Dengan demikian, peringatan peristiwa Tiananmen telah memusingkan pemerintah Hu Jintao dan Wen Jiabao. Di satu sisi, mereka ingin mengakomodir tuntutan gerakan prodemokrasi seperti rehabilitasi peristiwa 4 Juni, membersihkan pejabat-pejabat yang korup, penegakan HAM dan lain-lain. Di sisi lain, elite partai yang masih tunduk kepada Jiang Zemin berusaha mempertahankan status quo. Dalam kasus korupsi, mereka juga berusaha mengganjalnya karena akan menyeret Jiang yang banyak menyalahgunakan uang negara.
Suasana Kongres Nasional Rakyat China, awal Maret lalu yang adem ayem, tanpa perdebatan yang serius, tanpa mempersoalkan kasus-kasus pelanggaran HAM di dalam negeri, barangkali bisa dijadikan indikasi masih dominannya kubu Jiang Zemin. Kubu Hu Jintao dan Wen Jiabao masih belum mampu menghadapi tekanan kuat mereka. Hu sulit memperlihatkan sikapnya berkaitan dengan posisi Jiang yang tetap menjabat ketua Komisi Militer Pusat, suatu kekuasaan tertinggi di China yang membawahi 2,5 juta tentara, yang menjamin keberlanjutan pengaruhnya dalam pengambilan keputusan penting di pemerintahan.
Komentator politik senior Hongkong, Lin Heli mengatakan, bahwa suhu politik di Beijing saat ini masih sangat tegang, kekuasaan atas pemerintahan baru pimpinan Hu dan Wen masih sangat jauh dan belum kokoh, mereka saat ini tidak mungkin menyentuh peristiwa 4 Juni yang sensitif itu.

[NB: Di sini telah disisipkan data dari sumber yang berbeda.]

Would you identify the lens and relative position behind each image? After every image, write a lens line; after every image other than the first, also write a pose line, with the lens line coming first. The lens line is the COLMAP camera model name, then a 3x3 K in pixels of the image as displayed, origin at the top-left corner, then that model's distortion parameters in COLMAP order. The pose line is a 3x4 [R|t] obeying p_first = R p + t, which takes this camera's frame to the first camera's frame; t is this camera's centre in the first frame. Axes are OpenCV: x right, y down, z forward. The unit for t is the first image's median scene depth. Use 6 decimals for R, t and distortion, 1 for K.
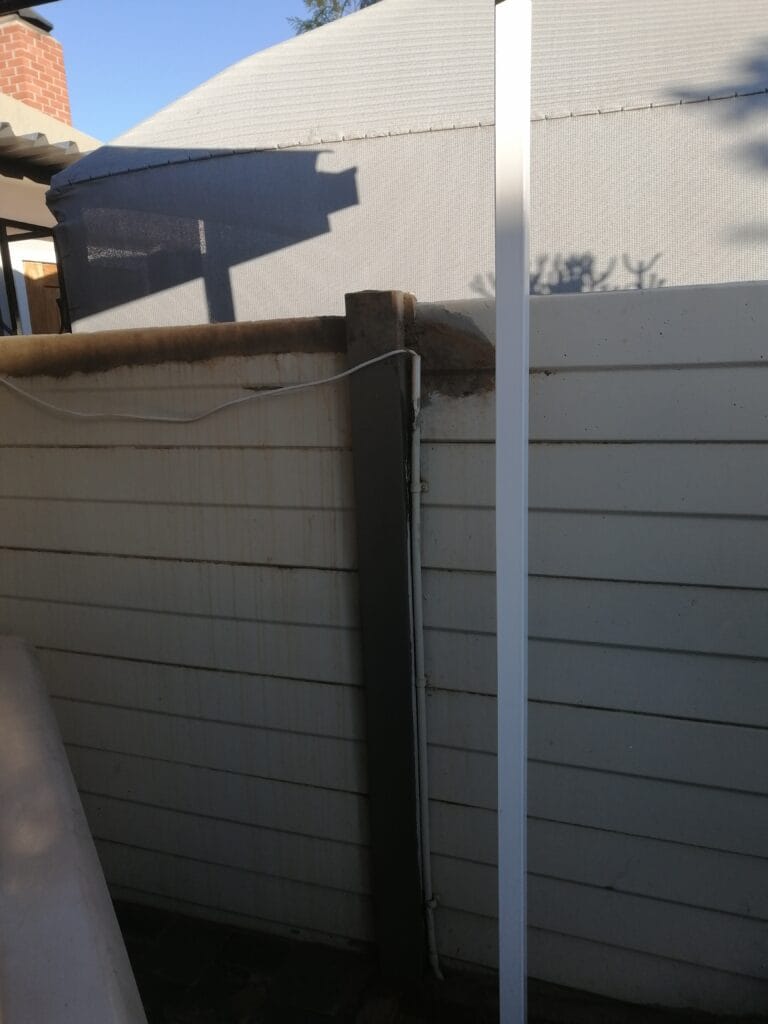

Ketidakmampuan Hu Jiantao dalam menghadapi kekuatan status quo juga tampak dalam kasus Falun Gong. Sejak 20 Juli 1999 sampai sekarang, penindasan terhadap Falun Gong masih berlangsung, lebih dari 950 orang tewas akibat penyiksaan oleh petugas Kantor 610. Meskipun Jiang Zemin dituntut di sejumlah pengadilan di mancanegara, serta dikecam oleh beberapa lembaga HAM internasional dan PBB, masalah ini belum mendapat perhatian serius di Zhong Nanhai —pusat pemerintahan China. Dengan demikian, demokrasi di negeri Tirai Bambu itu kelihatannya masih jauh dari yang diharapkan.